Gender inequality has been much in the news this past month. Time magazine focused on women who have had breakthroughs and are recognized as “firsts,” in all fields including athletics, politics, science and the entertainment business. We also heard at the recent Emmy awards the many conversations concerning women’s lack of presence as the behind-the-scene leaders; producing and directing the winning television shows is a male dominated field.
Although we are not yet at full gender equality, It is good to pause and reflect on how far we women of the Boomer Generation have come, and acknowledge all the changes, for the better, we have seen just in our own lifetimes.
Starting in the 1960’s with the FDA approved birth control pill, women had more freedom to enjoy sex, as much as men, without bringing about a pregnancy. And, should a woman have an unwanted pregnancy, with the passing of Row vs.Wade in 1973, she could then choose to have a legal abortion, without having to resort to primitive and often dangerous means. The Sexual Revolution, as it was referred to, freed up women to determine their own personal choices.
Personally, as a young woman, I was not “a bra-burning radical”, however the “women’s lib” movement woke me up and spoke to me, and motivated me to express myself and protest... in a small yet meaningful way.

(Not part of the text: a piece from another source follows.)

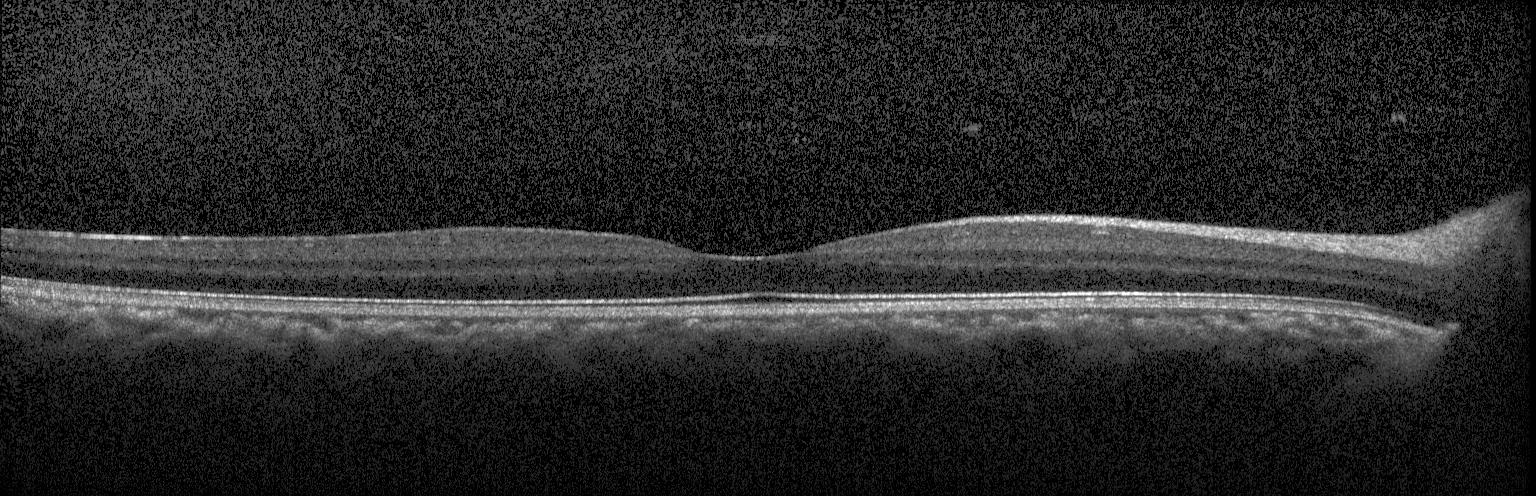 OCT B-scan, SD-OCT. Dx: no choroidal neovascularization, no diabetic macular edema, and no drusen.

It was a summer day in 1971 when my house mate and I went to Boston University’s showing of several short films addressing feminism and the women’s movement. The three films brought us a new sense of empowerment, so rather than going straight home, we decided to do something special, have a drink at the Ritz Carleton Hotel, across from the Boston Common
Seating ourselves at the bar, the bartender came right over and said,
“I’m sorry ladies but you will have to move to a table. We cannot serve unescorted women at the bar.”
We were a bit stunned.
“Why,” I asked. “I see men sitting here alone or with their friend; what’s the difference?”
He replied, “I’m sorry but if you don’t move to a table, I will have to call the manager.”
“OK, you do that.”
Just then a waiter came over and pointing into the dining area, he told us,
“There is a gentleman who would like you to join him at his table and he will gladly buy you a drink.”

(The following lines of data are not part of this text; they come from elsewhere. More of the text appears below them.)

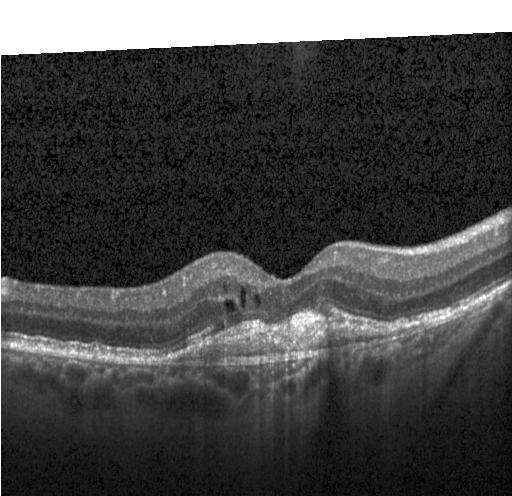 Dx: a choroidal neovascular membrane.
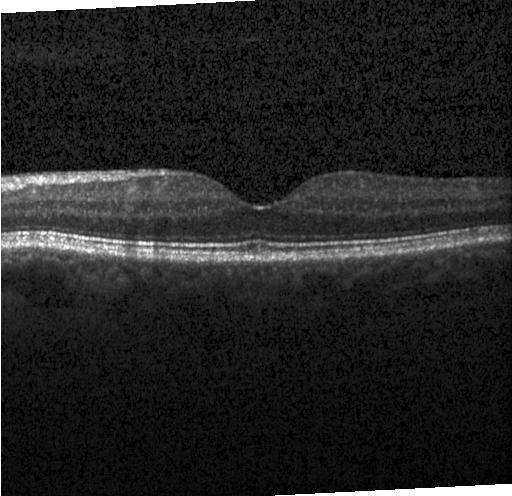

Finding: no evidence of CNV, DME, or drusen.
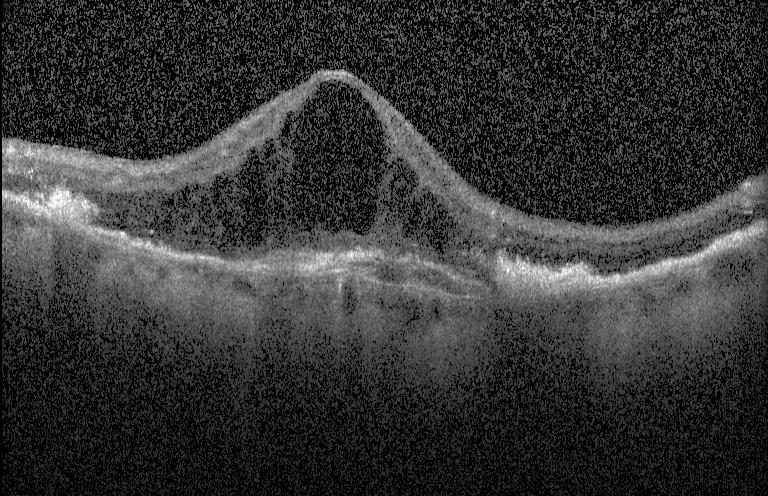 Heidelberg Spectralis. OCT line scan. Spectral-domain optical coherence tomography. Centered on the fovea.
This B-scan demonstrates choroidal neovascularization (CNV).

Appreciating the gesture, but knowing we could buy our own drinks, and unwilling to give up our seats at the bar, we declined the offer. The manager soon arrived, insisting we move. At that point the bartender whispered,
“We have rules; it’s because of the “professionals, the working girls.”
Naively, we didn’t understand. We told him we too worked as professionals, my friend as a therapist and I, a teacher.
“If you don’t move I will have to call the police”, said the irate manager.
“You do that”, I said. “You are illegally discriminating against us.”
Within minutes we could see through the large front windows three squad cars pull up and at least four armed officers walk into the prestigious hotel and enter the bar. After a short conversation with the police, we asserted our claim we were being discriminated against, solely on the basis of being women. And then I added,
“I will be happy to call the papers to let them know of this incident. It will make a good story.”
With that the officer in charge turned to the manager and said,
“You better sell them a drink because they are not breaking the law.”
“Only one,” the furious manager snarled, “And then leave.”
We could have used several drinks after all that drama, but we had made our point, stood up for our rights and, hopefully, maybe our education on women’s equality made a little difference, at least in the liberation of the Ritz
Yes, we have come far from those days, and yet there still is work to be done. As Time magazine said, “What a jagged image we use for women who achieve greatly, defining accomplishment in terms of the barrier, rather than the triumph.”
The hope is, one day soon, we will be triumphant; there will no longer be any glass ceilings needing to be smashed.